→ **EXPLORE THE MATERIAL**:
1) In the text on oversized violins, what is the stated current going rate for a good Golden Period Strad?
2) Write a continuation of the text on oversized violins, picking up after its final sentence.

→ **TEXT FOR ANALYSIS**:
━━━━━━━━

From a dealer's perspective, oversized violins are difficult to sell to professionals. We can argue that this is because of prejudice, but I think there's more to it than that. 

Long pattern Strads are always brought up as the counter-example, but they are worth significantly less than smaller models and a lot less than Golden Period examples - I would say the current going rate for a good Golden Period is around $15M against about $6M for a long pattern if you are very persuasive. That's a huge devaluation, and it kind of proves the point.

The vast majority of classical Italian instruments come in at around 35.3 - we could say that this is a sort of average of the most admired/coveted violins.  Apart from a couple of outliers (Maggini being the main exception) the Italian instruments of the 18th century and earlier are small, and most of the careful and successful copyists have also stuck to these sizes.

Professional players with a highly developed technique simply can't swap between different scale lengths, and if they've built up their chops on something that's got a 130/195 stop and a string length around 327, they are for the most part stuck with something close to that for life. For most really good players, a back length of 35.7 seems to be a comfortable upper limit, though of course there are exceptions. I know one giant who has a 36.8cm Maggini, and Josef Suk had a massive Vuillaume, 36.9 I think ...

Most players who spend their careers zooming about the dusty reaches of the fingerboard seem to favour smaller body sizes because they just have better access to that part of the fingerboard. I think this is as much to do with the angle of the arm as the neck stop - in other words, a regular neck stop and a long body stop is not comfortable because it takes the entire playing area further away from the shoulder.

━━━━━━━━

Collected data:

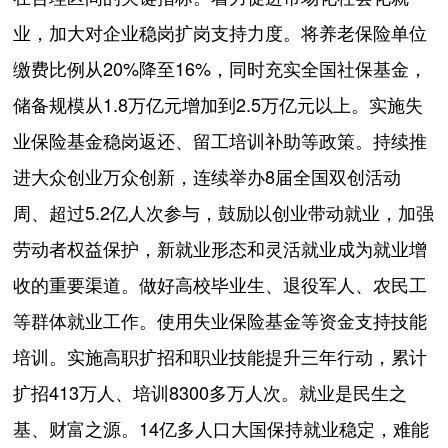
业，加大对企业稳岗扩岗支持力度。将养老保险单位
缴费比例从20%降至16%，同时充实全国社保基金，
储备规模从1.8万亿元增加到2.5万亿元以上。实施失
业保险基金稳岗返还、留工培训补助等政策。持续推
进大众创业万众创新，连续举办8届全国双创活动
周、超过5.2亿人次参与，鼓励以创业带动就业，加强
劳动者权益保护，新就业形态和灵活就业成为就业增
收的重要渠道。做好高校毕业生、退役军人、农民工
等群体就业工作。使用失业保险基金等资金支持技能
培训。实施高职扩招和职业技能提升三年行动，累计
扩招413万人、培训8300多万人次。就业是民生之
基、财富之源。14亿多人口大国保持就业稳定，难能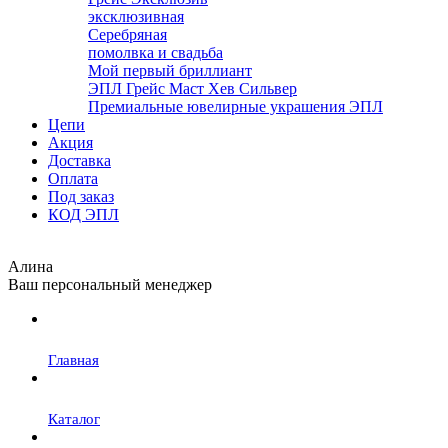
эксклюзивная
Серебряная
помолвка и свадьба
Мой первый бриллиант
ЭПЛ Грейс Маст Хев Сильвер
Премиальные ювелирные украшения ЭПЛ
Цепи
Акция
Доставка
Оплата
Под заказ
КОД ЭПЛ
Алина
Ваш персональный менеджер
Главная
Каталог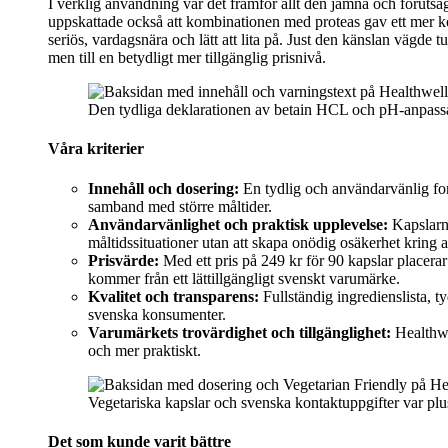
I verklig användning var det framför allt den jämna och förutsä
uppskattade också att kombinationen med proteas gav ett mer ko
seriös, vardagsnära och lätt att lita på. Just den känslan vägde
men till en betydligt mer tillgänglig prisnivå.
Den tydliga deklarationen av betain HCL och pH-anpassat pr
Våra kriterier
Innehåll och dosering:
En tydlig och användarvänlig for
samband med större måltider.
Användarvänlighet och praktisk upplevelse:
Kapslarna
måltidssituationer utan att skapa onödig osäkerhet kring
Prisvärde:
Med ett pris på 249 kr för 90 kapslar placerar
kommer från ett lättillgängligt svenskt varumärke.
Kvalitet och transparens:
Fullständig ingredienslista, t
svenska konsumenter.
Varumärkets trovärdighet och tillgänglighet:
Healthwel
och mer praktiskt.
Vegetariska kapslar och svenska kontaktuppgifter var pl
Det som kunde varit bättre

━━━━━━━━

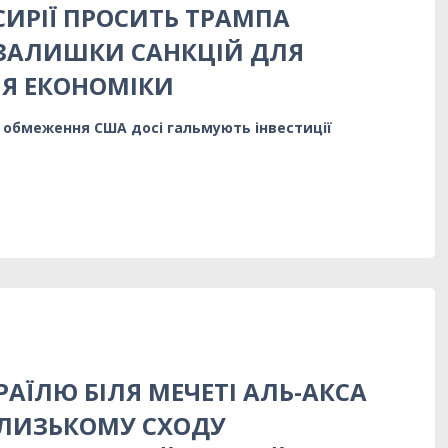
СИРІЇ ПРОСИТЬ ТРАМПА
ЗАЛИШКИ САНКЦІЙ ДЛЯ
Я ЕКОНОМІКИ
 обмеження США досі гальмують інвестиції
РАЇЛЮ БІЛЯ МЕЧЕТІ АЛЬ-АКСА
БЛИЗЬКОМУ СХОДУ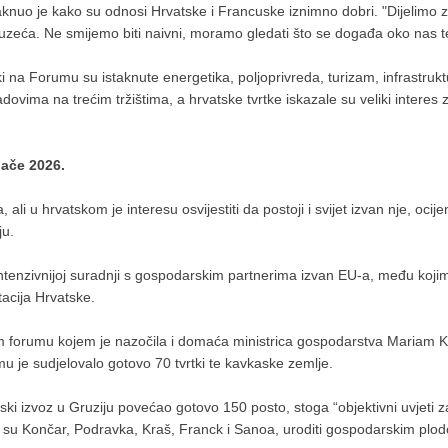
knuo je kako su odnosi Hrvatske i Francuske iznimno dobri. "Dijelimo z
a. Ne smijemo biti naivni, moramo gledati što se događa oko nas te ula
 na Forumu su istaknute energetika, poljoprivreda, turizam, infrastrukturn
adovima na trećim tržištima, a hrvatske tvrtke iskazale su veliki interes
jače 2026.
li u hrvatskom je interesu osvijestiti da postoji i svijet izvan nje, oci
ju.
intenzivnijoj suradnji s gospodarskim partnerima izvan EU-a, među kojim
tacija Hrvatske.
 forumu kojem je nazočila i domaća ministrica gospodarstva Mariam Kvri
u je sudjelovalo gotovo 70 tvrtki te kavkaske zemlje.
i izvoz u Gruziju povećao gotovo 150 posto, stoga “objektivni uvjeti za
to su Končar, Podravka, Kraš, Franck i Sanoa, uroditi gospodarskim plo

━━━━━━━━

→ **EXPECTED RESULTS**:
1) Around $15M.

2)
There is also some correlation (perceived or real) between size and projection, and smaller instruments (for example the del Gesus around 35cm, small pattern Gaglianos, small Guadagnini cellos etc) are perceived as "rockets". I tend to agree with this perception, and 35.2 to 35.5 seems to be a kind of sweet spot for projection in large spaces.

For amateur players or any player who pitches by ear more than by memorised tactics, then large violins should work fine - after all, who complains about the size of a viola? But everyone who gets deeply into violins seems ultimately to succumb to the received wisdom. 

Personally I'm not a fan of big violins - even the Josef Suk Vuillaume didn't make me fall in love, and it was for sale at a very reasonable price. On the other hand, I regularly find violins of 35cm or 35.1 to be outstanding, and all of the stellar violins I have played or heard have been 35.5 or less.

Good big violins - Maggini, Vuillaume, ASP Bernardel - can be very powerful, but I've never found one with enough nuance to be really satisfactory. I don't know if it's to do with string tension or just overall mass, but they always seem to lack pliability. But maybe that's just me ...

MY current feeling is that 35.3 - 35.5 is the perfect size for a violin, more than 35.9 is "oversized", and under 35 is "small".